===== PROVIDED DATA =====

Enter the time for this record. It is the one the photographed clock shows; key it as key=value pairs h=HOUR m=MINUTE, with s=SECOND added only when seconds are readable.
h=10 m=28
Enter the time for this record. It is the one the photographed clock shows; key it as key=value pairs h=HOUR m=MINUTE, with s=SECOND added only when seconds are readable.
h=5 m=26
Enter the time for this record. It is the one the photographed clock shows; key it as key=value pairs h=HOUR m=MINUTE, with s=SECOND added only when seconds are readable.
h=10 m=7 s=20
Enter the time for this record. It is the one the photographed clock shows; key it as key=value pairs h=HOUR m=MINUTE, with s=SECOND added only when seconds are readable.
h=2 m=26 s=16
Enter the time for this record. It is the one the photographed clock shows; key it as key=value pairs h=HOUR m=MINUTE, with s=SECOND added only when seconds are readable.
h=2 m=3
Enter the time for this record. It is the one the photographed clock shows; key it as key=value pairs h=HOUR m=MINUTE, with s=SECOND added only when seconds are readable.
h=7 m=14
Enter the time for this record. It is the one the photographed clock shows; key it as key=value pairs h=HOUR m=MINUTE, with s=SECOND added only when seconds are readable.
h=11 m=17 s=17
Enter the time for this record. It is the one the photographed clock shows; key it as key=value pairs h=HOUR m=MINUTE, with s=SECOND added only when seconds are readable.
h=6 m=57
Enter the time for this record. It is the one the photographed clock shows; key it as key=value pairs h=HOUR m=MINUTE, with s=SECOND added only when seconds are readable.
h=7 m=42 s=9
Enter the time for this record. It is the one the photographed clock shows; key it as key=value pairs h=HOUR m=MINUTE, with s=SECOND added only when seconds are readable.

=====

■ INSTRUCTIONS FOR THE TASK: Could you reproduce every one of the lines above word for word, in their original order?

■ OUTPUT:
Enter the time for this record. It is the one the photographed clock shows; key it as key=value pairs h=HOUR m=MINUTE, with s=SECOND added only when seconds are readable.
h=10 m=28
Enter the time for this record. It is the one the photographed clock shows; key it as key=value pairs h=HOUR m=MINUTE, with s=SECOND added only when seconds are readable.
h=5 m=26
Enter the time for this record. It is the one the photographed clock shows; key it as key=value pairs h=HOUR m=MINUTE, with s=SECOND added only when seconds are readable.
h=10 m=7 s=20
Enter the time for this record. It is the one the photographed clock shows; key it as key=value pairs h=HOUR m=MINUTE, with s=SECOND added only when seconds are readable.
h=2 m=26 s=16
Enter the time for this record. It is the one the photographed clock shows; key it as key=value pairs h=HOUR m=MINUTE, with s=SECOND added only when seconds are readable.
h=2 m=3
Enter the time for this record. It is the one the photographed clock shows; key it as key=value pairs h=HOUR m=MINUTE, with s=SECOND added only when seconds are readable.
h=7 m=14
Enter the time for this record. It is the one the photographed clock shows; key it as key=value pairs h=HOUR m=MINUTE, with s=SECOND added only when seconds are readable.
h=11 m=17 s=17
Enter the time for this record. It is the one the photographed clock shows; key it as key=value pairs h=HOUR m=MINUTE, with s=SECOND added only when seconds are readable.
h=6 m=57
Enter the time for this record. It is the one the photographed clock shows; key it as key=value pairs h=HOUR m=MINUTE, with s=SECOND added only when seconds are readable.
h=7 m=42 s=9
Enter the time for this record. It is the one the photographed clock shows; key it as key=value pairs h=HOUR m=MINUTE, with s=SECOND added only when seconds are readable.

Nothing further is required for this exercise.